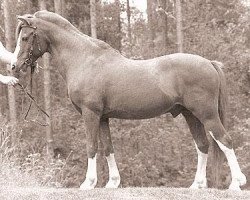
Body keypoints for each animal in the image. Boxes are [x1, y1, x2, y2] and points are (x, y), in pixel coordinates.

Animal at [11, 10, 246, 191]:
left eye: (25, 38)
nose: (14, 66)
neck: (84, 59)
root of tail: (210, 63)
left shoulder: (90, 114)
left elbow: (91, 146)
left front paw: (89, 183)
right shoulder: (103, 117)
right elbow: (108, 147)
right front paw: (113, 183)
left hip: (207, 114)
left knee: (225, 141)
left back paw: (236, 183)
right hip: (190, 115)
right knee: (203, 145)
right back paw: (197, 185)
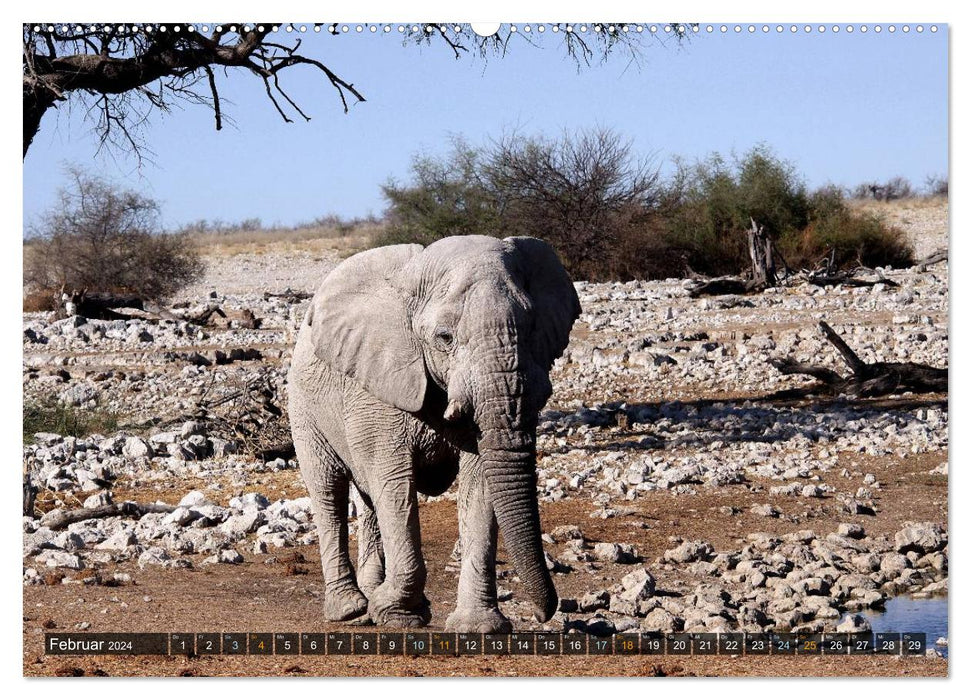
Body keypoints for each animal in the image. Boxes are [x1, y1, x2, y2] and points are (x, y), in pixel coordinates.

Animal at [284, 232, 580, 632]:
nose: (543, 612)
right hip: (303, 406)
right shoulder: (379, 387)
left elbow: (480, 486)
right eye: (445, 337)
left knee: (367, 500)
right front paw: (396, 614)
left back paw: (371, 594)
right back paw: (351, 610)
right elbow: (395, 485)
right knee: (328, 489)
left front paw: (477, 627)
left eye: (532, 327)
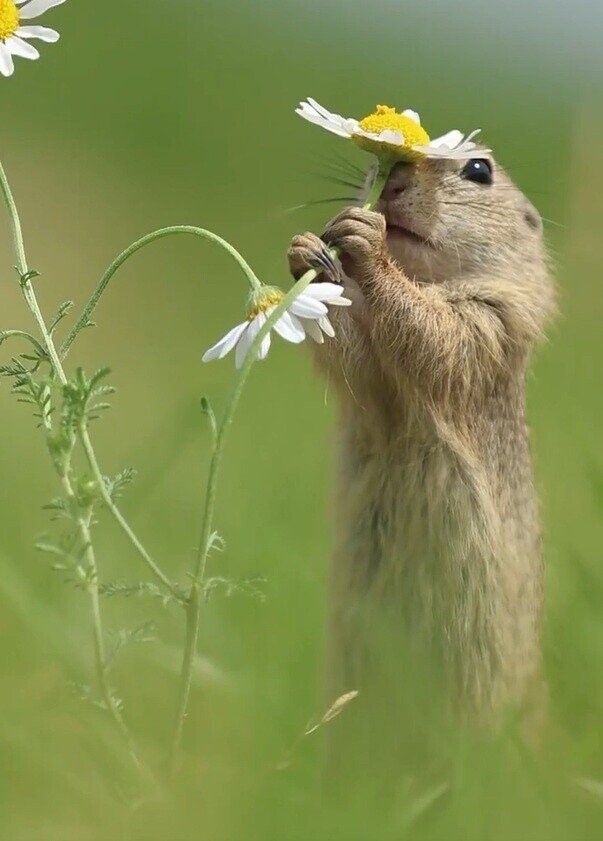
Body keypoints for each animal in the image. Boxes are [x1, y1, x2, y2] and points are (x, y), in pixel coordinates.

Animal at [288, 153, 555, 736]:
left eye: (478, 168)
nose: (391, 179)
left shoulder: (492, 321)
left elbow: (436, 333)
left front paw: (366, 242)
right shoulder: (378, 382)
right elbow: (357, 357)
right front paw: (306, 253)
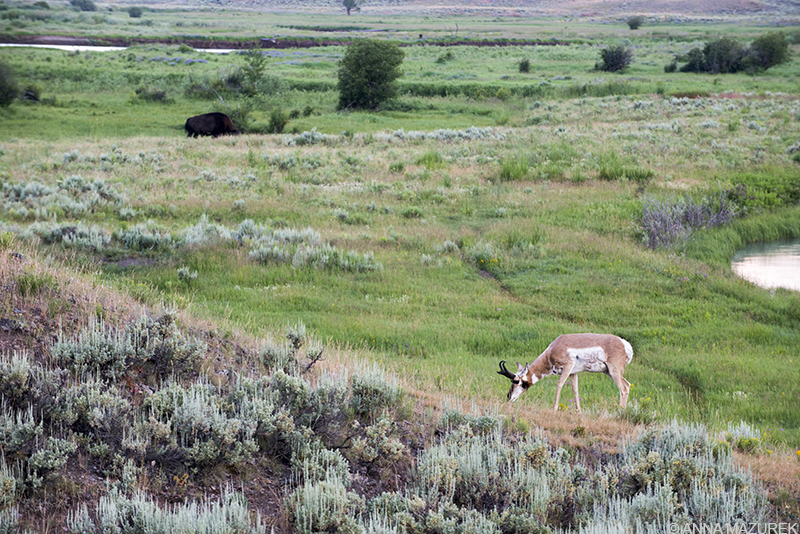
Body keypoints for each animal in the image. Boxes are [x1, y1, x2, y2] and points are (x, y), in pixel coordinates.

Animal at [496, 336, 636, 414]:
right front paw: (578, 411)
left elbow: (559, 384)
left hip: (614, 371)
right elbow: (575, 389)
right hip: (609, 372)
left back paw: (620, 412)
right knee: (627, 385)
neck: (552, 349)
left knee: (623, 388)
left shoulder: (568, 366)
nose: (508, 397)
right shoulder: (573, 373)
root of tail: (624, 343)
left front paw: (554, 408)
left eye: (516, 381)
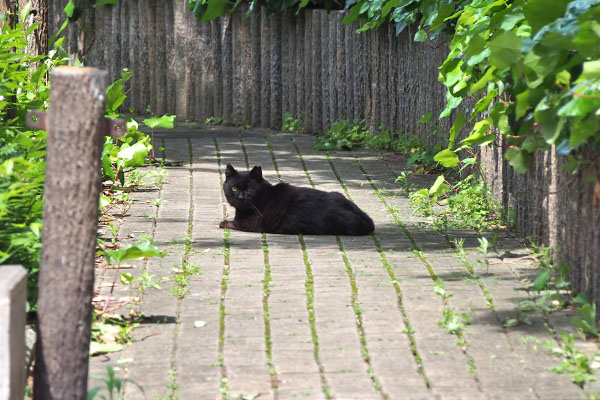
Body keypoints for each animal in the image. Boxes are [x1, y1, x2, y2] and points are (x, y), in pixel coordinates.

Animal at [218, 164, 372, 236]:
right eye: (234, 189)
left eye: (249, 190)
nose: (240, 197)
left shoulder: (251, 224)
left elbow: (232, 223)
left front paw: (224, 222)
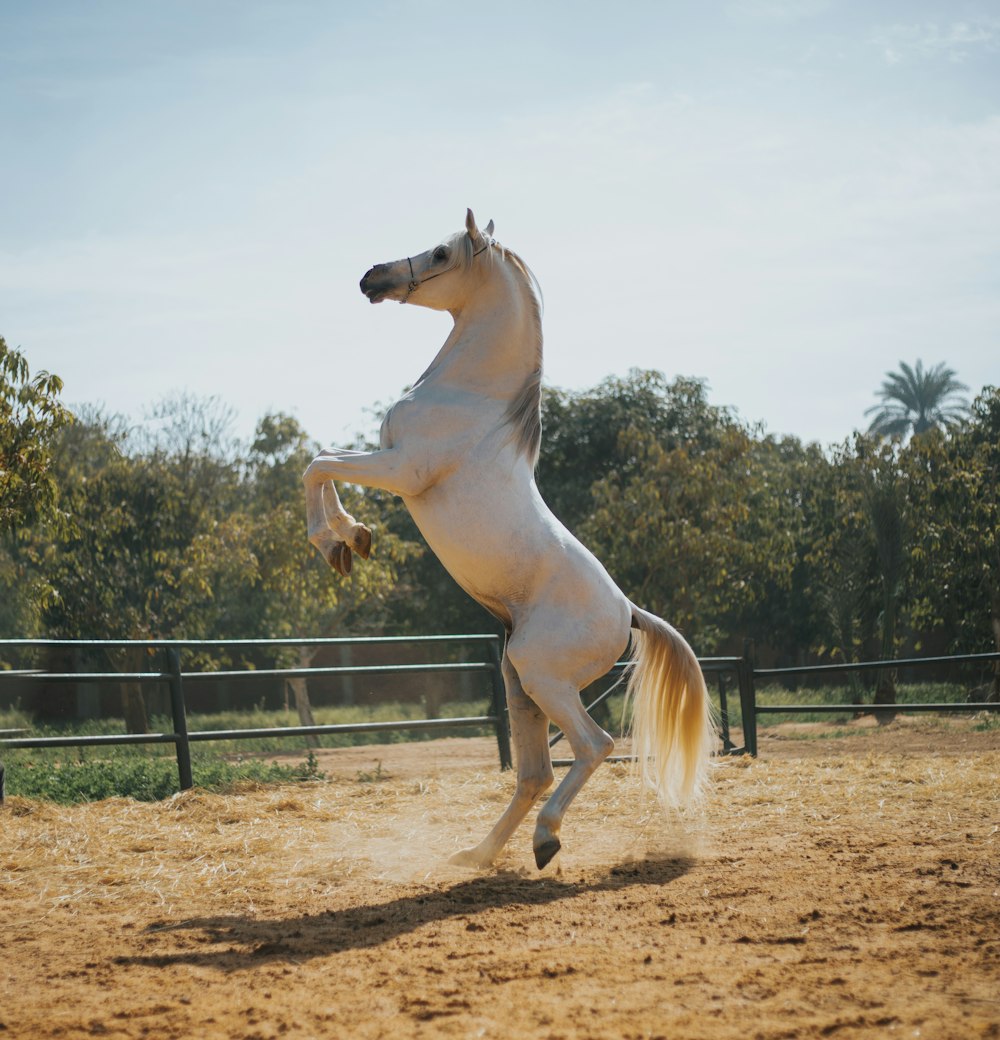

## How to complete this task
Every line of the material above should be repeated exactly, except for the pictures.

## Response below
Body keypoints for each animal in the image. Boxes are [x1, y1, x2, y2] and points are (x, y), in pixel coordinates.

Animal at [11, 10, 246, 191]:
left eye: (25, 38)
nose: (14, 66)
neck: (84, 59)
root of tail: (210, 63)
left shoulder: (90, 114)
left elbow: (91, 146)
left front paw: (89, 183)
right shoulder: (103, 117)
right elbow: (108, 147)
right front paw: (113, 183)
left hip: (207, 114)
left knee: (225, 141)
left back paw: (236, 183)
right hip: (190, 115)
right knee: (203, 145)
right back paw: (197, 185)
Body keypoints for each animal in the image. Boxes are [x1, y1, x2, y2] and points are (x, y), in pixel coordinates.

Animal at [284, 232, 580, 632]:
nose: (543, 612)
right hip: (303, 406)
right shoulder: (379, 387)
left elbow: (480, 486)
right eye: (445, 337)
left knee: (367, 500)
right front paw: (396, 614)
left back paw: (371, 594)
right back paw: (351, 610)
right elbow: (395, 485)
right knee: (328, 489)
left front paw: (477, 627)
left eye: (532, 327)
Body keypoints for each animal in the image. Boxes are [x1, y1, x2, y2] and points are (x, y), in pixel coordinates.

Animal at [288, 153, 555, 736]:
left eye: (478, 168)
nose: (391, 179)
left shoulder: (492, 321)
left elbow: (436, 333)
left front paw: (366, 242)
right shoulder: (378, 382)
right elbow: (357, 357)
right front paw: (306, 253)
Body keypoints for each animal in the image. Boxes are [x1, y1, x2, y2] and points are (x, y), in pixel coordinates.

Animal at [496, 336, 636, 414]:
right front paw: (578, 411)
left elbow: (559, 384)
left hip: (614, 371)
right elbow: (575, 389)
right hip: (609, 372)
left back paw: (620, 412)
right knee: (627, 385)
neck: (552, 349)
left knee: (623, 388)
left shoulder: (568, 366)
nose: (508, 397)
right shoulder: (573, 373)
root of tail: (624, 343)
left front paw: (554, 408)
left eye: (516, 381)
Body keypoints for each animal in the image. Boxes are [x1, y1, x2, y2] and points are (x, y), in pixel coordinates.

Animal at [218, 164, 372, 236]:
right eye: (234, 189)
left eye: (249, 190)
nose: (240, 197)
left shoulder: (251, 224)
left elbow: (232, 223)
left front paw: (224, 222)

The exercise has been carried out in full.